We leave these extensions as future work.

It is well known that CTLs play a significant role in controlling HTLV and HIV single infections by killing infected cells. When the CTL immunity is not considered, model (4) leads to a model with competition between HTLV and HIV on CD$4^{+}$T cells:

$$\left\{\begin{array}{c}\frac{dS}{dt}=\rho -\alpha S-{\eta }_{1}SV-{\eta }_{2}SY,\hfill \\ \frac{dI}{dt}={\eta }_{1}SV-aI,\hfill \\ \frac{dY}{dt}=\phi {\eta }_{2}SY-\delta Y,\hfill \\ \frac{dV}{dt}=bI-\epsilon V.\hfill \end{array}\right.$$

(22)

This system has only three steady states: infection-free steady state, ${\overline{Đ}}_0=(S_0,0,0,0)$, persistent HIV single infection steady state, ${\overline{Đ}}_1=(S_1,I_1,0,V_1)$, and persistent HTLV single infection steady state, ${\overline{Đ}}_2=(S_2,0,Y_2,0)$, where $S_0$, $S_1$, $I_1$, $V_1$, $S_2$ and $Y_2$ are given in Section 4. The existence of these three steady states is determined by two threshold parameters ${\Re }_1$ and ${\Re }_2$, which are also defined in Section 4.

Corollary 1.

For system (22), the following statements hold true.

(i) 

If ${\Re }_1\le 1$ and ${\Re }_2\le 1$, then ${\overline{Đ}}_0$ is G.A.S.

(ii) 

If ${\Re }_1>1$ and ${\Re }_2/{\Re }_1\le 1$, then ${\overline{Đ}}_1$ is G.A.S.

(iii) 

If ${\Re }_2>1$ and ${\Re }_1/{\Re }_2\le 1$, then ${\overline{Đ}}_2$ is G.A.S.
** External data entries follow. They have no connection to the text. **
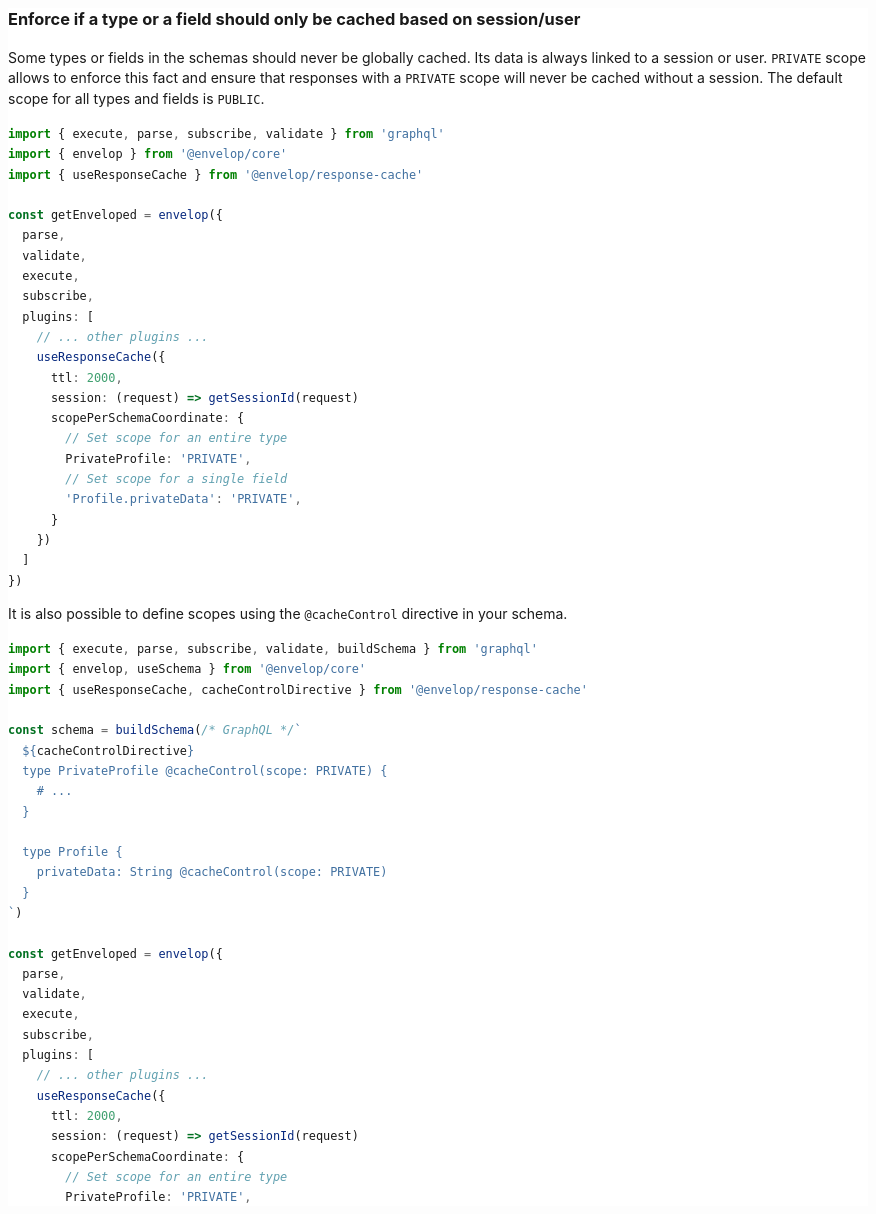 ### Enforce if a type or a field should only be cached based on session/user

Some types or fields in the schemas should never be globally cached. Its data is always linked to a
session or user. `PRIVATE` scope allows to enforce this fact and ensure that responses with a
`PRIVATE` scope will never be cached without a session. The default scope for all types and fields
is `PUBLIC`.

```ts
import { execute, parse, subscribe, validate } from 'graphql'
import { envelop } from '@envelop/core'
import { useResponseCache } from '@envelop/response-cache'

const getEnveloped = envelop({
  parse,
  validate,
  execute,
  subscribe,
  plugins: [
    // ... other plugins ...
    useResponseCache({
      ttl: 2000,
      session: (request) => getSessionId(request)
      scopePerSchemaCoordinate: {
        // Set scope for an entire type
        PrivateProfile: 'PRIVATE',
        // Set scope for a single field
        'Profile.privateData': 'PRIVATE',
      }
    })
  ]
})
```

It is also possible to define scopes using the `@cacheControl` directive in your schema.

```ts
import { execute, parse, subscribe, validate, buildSchema } from 'graphql'
import { envelop, useSchema } from '@envelop/core'
import { useResponseCache, cacheControlDirective } from '@envelop/response-cache'

const schema = buildSchema(/* GraphQL */`
  ${cacheControlDirective}
  type PrivateProfile @cacheControl(scope: PRIVATE) {
    # ...
  }

  type Profile {
    privateData: String @cacheControl(scope: PRIVATE)
  }
`)

const getEnveloped = envelop({
  parse,
  validate,
  execute,
  subscribe,
  plugins: [
    // ... other plugins ...
    useResponseCache({
      ttl: 2000,
      session: (request) => getSessionId(request)
      scopePerSchemaCoordinate: {
        // Set scope for an entire type
        PrivateProfile: 'PRIVATE',
```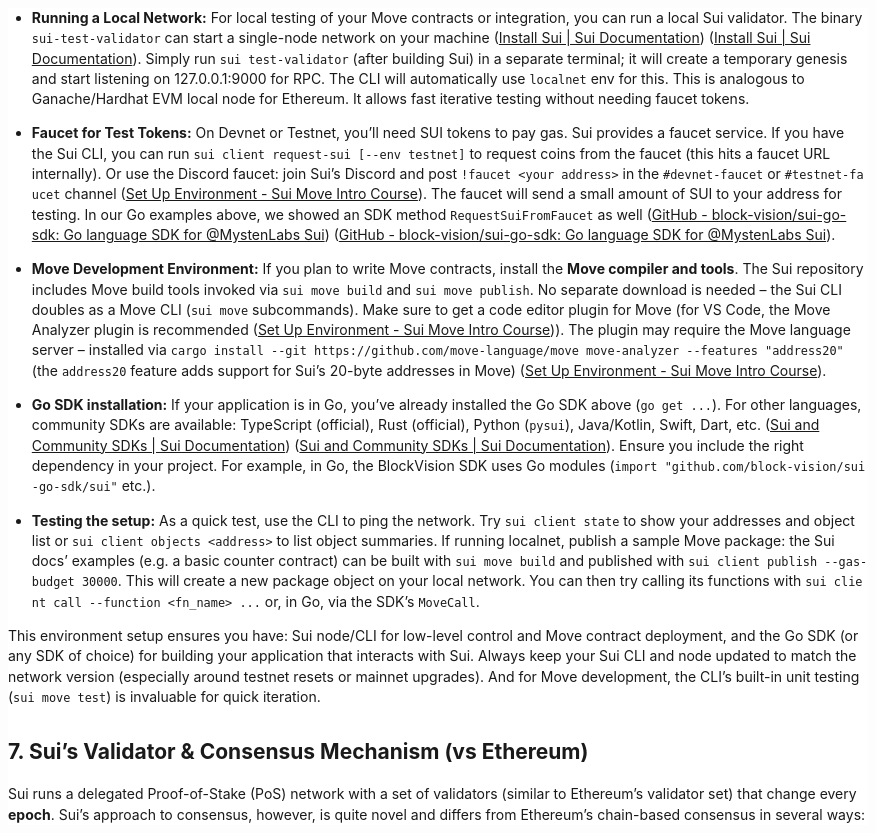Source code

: - **Running a Local Network:** For local testing of your Move contracts or integration, you can run a local Sui validator. The binary `sui-test-validator` can start a single-node network on your machine ([Install Sui | Sui Documentation](https://docs.sui.io/guides/developer/getting-started/sui-install#:~:text=%60sui,in)) ([Install Sui | Sui Documentation](https://docs.sui.io/guides/developer/getting-started/sui-install#:~:text=%60sui,button)). Simply run `sui test-validator` (after building Sui) in a separate terminal; it will create a temporary genesis and start listening on 127.0.0.1:9000 for RPC. The CLI will automatically use `localnet` env for this. This is analogous to Ganache/Hardhat EVM local node for Ethereum. It allows fast iterative testing without needing faucet tokens.

- **Faucet for Test Tokens:** On Devnet or Testnet, you’ll need SUI tokens to pay gas. Sui provides a faucet service. If you have the Sui CLI, you can run `sui client request-sui [--env testnet]` to request coins from the faucet (this hits a faucet URL internally). Or use the Discord faucet: join Sui’s Discord and post `!faucet <your address>` in the `#devnet-faucet` or `#testnet-faucet` channel ([Set Up Environment - Sui Move Intro Course](https://intro.sui-book.com/unit-one/lessons/1_set_up_environment.html#:~:text=Get%20Devnet%20or%20Testnet%20Sui,Tokens)). The faucet will send a small amount of SUI to your address for testing. In our Go examples above, we showed an SDK method `RequestSuiFromFaucet` as well ([GitHub - block-vision/sui-go-sdk: Go language SDK for @MystenLabs Sui](https://github.com/block-vision/sui-go-sdk#:~:text=func%20RequestDevNetSuiFromFaucet%28%29%20,err%29%20return)) ([GitHub - block-vision/sui-go-sdk: Go language SDK for @MystenLabs Sui](https://github.com/block-vision/sui-go-sdk#:~:text=recipient%20%3A%3D%20)).

- **Move Development Environment:** If you plan to write Move contracts, install the **Move compiler and tools**. The Sui repository includes Move build tools invoked via `sui move build` and `sui move publish`. No separate download is needed – the Sui CLI doubles as a Move CLI (`sui move` subcommands). Make sure to get a code editor plugin for Move (for VS Code, the Move Analyzer plugin is recommended ([Set Up Environment - Sui Move Intro Course](https://intro.sui-book.com/unit-one/lessons/1_set_up_environment.html#:~:text=,in))). The plugin may require the Move language server – installed via `cargo install --git https://github.com/move-language/move move-analyzer --features "address20"` (the `address20` feature adds support for Sui’s 20-byte addresses in Move) ([Set Up Environment - Sui Move Intro Course](https://intro.sui-book.com/unit-one/lessons/1_set_up_environment.html#:~:text=2,style%20wallet%20addresses)).

- **Go SDK installation:** If your application is in Go, you’ve already installed the Go SDK above (`go get ...`). For other languages, community SDKs are available: TypeScript (official), Rust (official), Python (`pysui`), Java/Kotlin, Swift, Dart, etc. ([Sui and Community SDKs | Sui Documentation](https://docs.sui.io/references/sui-sdks#:~:text=Community%20SDKs)) ([Sui and Community SDKs | Sui Documentation](https://docs.sui.io/references/sui-sdks#:~:text=A%20cross,mobile%2C%20web%2C%20and%20desktop)). Ensure you include the right dependency in your project. For example, in Go, the BlockVision SDK uses Go modules (`import "github.com/block-vision/sui-go-sdk/sui"` etc.).

- **Testing the setup:** As a quick test, use the CLI to ping the network. Try `sui client state` to show your addresses and object list or `sui client objects <address>` to list object summaries. If running localnet, publish a sample Move package: the Sui docs’ examples (e.g. a basic counter contract) can be built with `sui move build` and published with `sui client publish --gas-budget 30000`. This will create a new package object on your local network. You can then try calling its functions with `sui client call --function <fn_name> ...` or, in Go, via the SDK’s `MoveCall`.

This environment setup ensures you have: Sui node/CLI for low-level control and Move contract deployment, and the Go SDK (or any SDK of choice) for building your application that interacts with Sui. Always keep your Sui CLI and node updated to match the network version (especially around testnet resets or mainnet upgrades). And for Move development, the CLI’s built-in unit testing (`sui move test`) is invaluable for quick iteration.

## 7. Sui’s Validator & Consensus Mechanism (vs Ethereum)  
Sui runs a delegated Proof-of-Stake (PoS) network with a set of validators (similar to Ethereum’s validator set) that change every **epoch**. Sui’s approach to consensus, however, is quite novel and differs from Ethereum’s chain-based consensus in several ways:
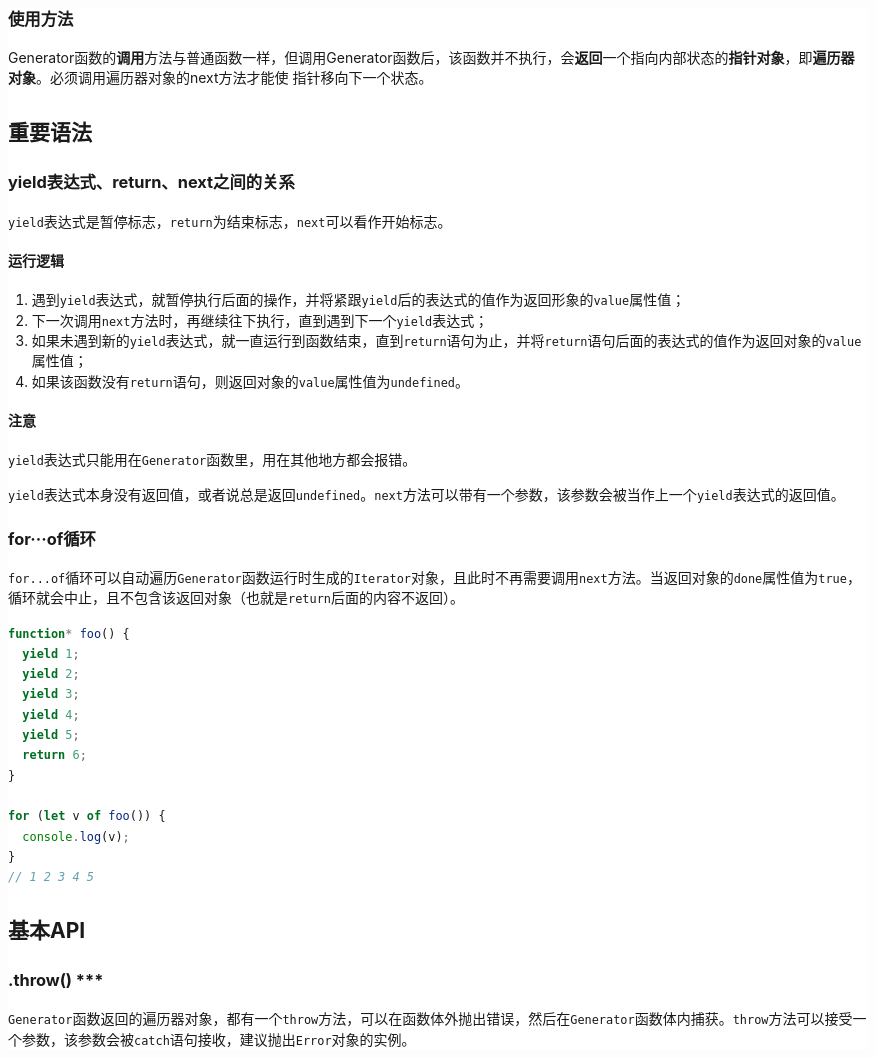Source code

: ###   使用方法

Generator函数的**调用**方法与普通函数一样，但调用Generator函数后，该函数并不执行，会**返回**一个指向内部状态的**指针对象**，即**遍历器对象**。必须调用遍历器对象的next方法才能使 指针移向下一个状态。

##  重要语法

###  yield表达式、return、next之间的关系

`yield`表达式是暂停标志，`return`为结束标志，`next`可以看作开始标志。

####  运行逻辑

1. 遇到`yield`表达式，就暂停执行后面的操作，并将紧跟`yield`后的表达式的值作为返回形象的`value`属性值；
2. 下一次调用`next`方法时，再继续往下执行，直到遇到下一个`yield`表达式；
3. 如果未遇到新的`yield`表达式，就一直运行到函数结束，直到`return`语句为止，并将`return`语句后面的表达式的值作为返回对象的`value`属性值；
4. 如果该函数没有`return`语句，则返回对象的`value`属性值为`undefined`。

####  注意

`yield`表达式只能用在`Generator`函数里，用在其他地方都会报错。

`yield`表达式本身没有返回值，或者说总是返回`undefined`。`next`方法可以带有一个参数，该参数会被当作上一个`yield`表达式的返回值。



###  for···of循环

`for...of`循环可以自动遍历`Generator`函数运行时生成的`Iterator`对象，且此时不再需要调用`next`方法。当返回对象的`done`属性值为`true`，循环就会中止，且不包含该返回对象（也就是`return`后面的内容不返回）。

```javascript
function* foo() {
  yield 1;
  yield 2;
  yield 3;
  yield 4;
  yield 5;
  return 6;
}

for (let v of foo()) {
  console.log(v);
}
// 1 2 3 4 5
```

##  基本API

###  .throw()  ***

`Generator`函数返回的遍历器对象，都有一个`throw`方法，可以在函数体外抛出错误，然后在`Generator`函数体内捕获。`throw`方法可以接受一个参数，该参数会被`catch`语句接收，建议抛出`Error`对象的实例。
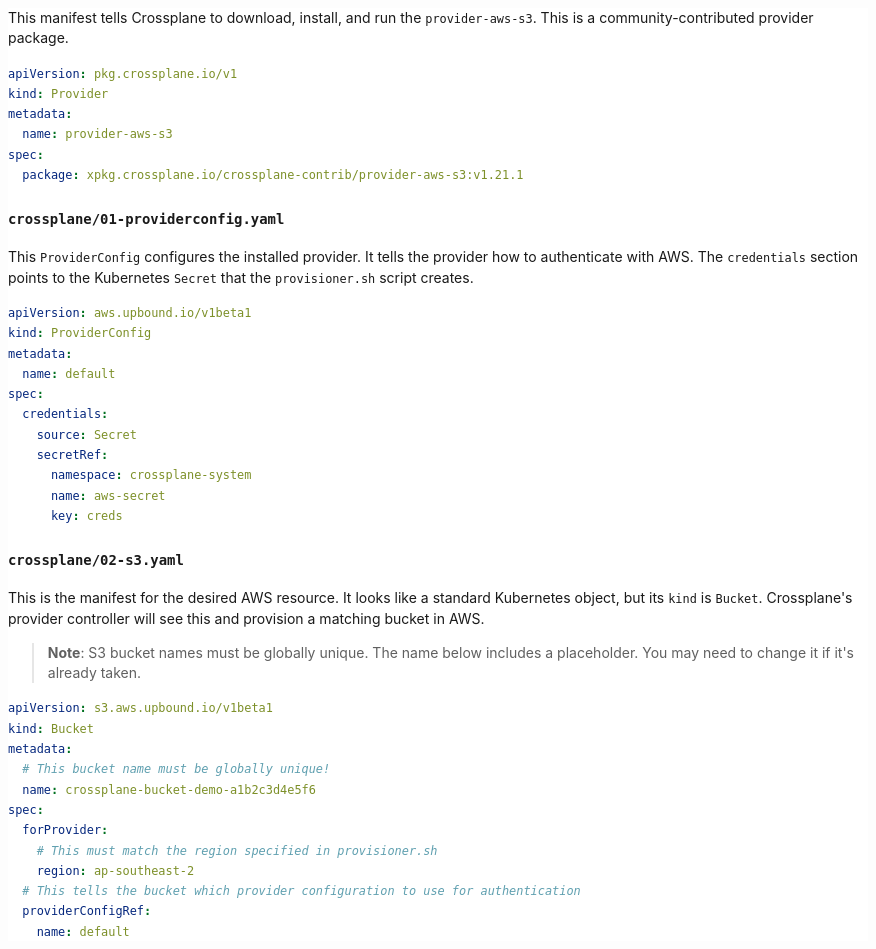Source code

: This manifest tells Crossplane to download, install, and run the `provider-aws-s3`. This is a community-contributed provider package.

```yaml
apiVersion: pkg.crossplane.io/v1
kind: Provider
metadata:
  name: provider-aws-s3
spec:
  package: xpkg.crossplane.io/crossplane-contrib/provider-aws-s3:v1.21.1
```

### `crossplane/01-providerconfig.yaml`

This `ProviderConfig` configures the installed provider. It tells the provider how to authenticate with AWS. The `credentials` section points to the Kubernetes `Secret` that the `provisioner.sh` script creates.

```yaml
apiVersion: aws.upbound.io/v1beta1
kind: ProviderConfig
metadata:
  name: default
spec:
  credentials:
    source: Secret
    secretRef:
      namespace: crossplane-system
      name: aws-secret
      key: creds
```

### `crossplane/02-s3.yaml`

This is the manifest for the desired AWS resource. It looks like a standard Kubernetes object, but its `kind` is `Bucket`. Crossplane's provider controller will see this and provision a matching bucket in AWS.

> **Note**: S3 bucket names must be globally unique. The name below includes a placeholder. You may need to change it if it's already taken.

```yaml
apiVersion: s3.aws.upbound.io/v1beta1
kind: Bucket
metadata:
  # This bucket name must be globally unique!
  name: crossplane-bucket-demo-a1b2c3d4e5f6
spec:
  forProvider:
    # This must match the region specified in provisioner.sh
    region: ap-southeast-2
  # This tells the bucket which provider configuration to use for authentication
  providerConfigRef:
    name: default
```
Therefore, the system will tend to one of the three steady states ${\overline{Đ}}_0$, ${\overline{Đ}}_1$ and ${\overline{Đ}}_2$. The above result says that, in the absence of CTL immunity, in the competition between HTLV and HIV consuming common resources, only one type of viruses with maximum basic reproduction number can survive. However, in our proposed model (4) involving HIV- and HTLV-specific CTLs, HTLV and HIV coexist in a steady state. We can consider this situation as follows. Since CTL immune responses suppress viral progression, the competition between HTLV and HIV is also suppressed, and the coexistence of HTLV and HIV occurs [58].

It has been reported in [4] that HIV has two classes of target cells, CD$4^{+}$T cells and macrophages. In this case, HIV has two resources and then the coexistence of HTLV and HIV can occur even when the immune system is workless. HIV single infection models with two classes of target cells have been studied in several works (see, e.g., [6,10]) Therefore, our model can be extended to take into account the second class of target cells for HIV, macrophages. We leave this extension for future works.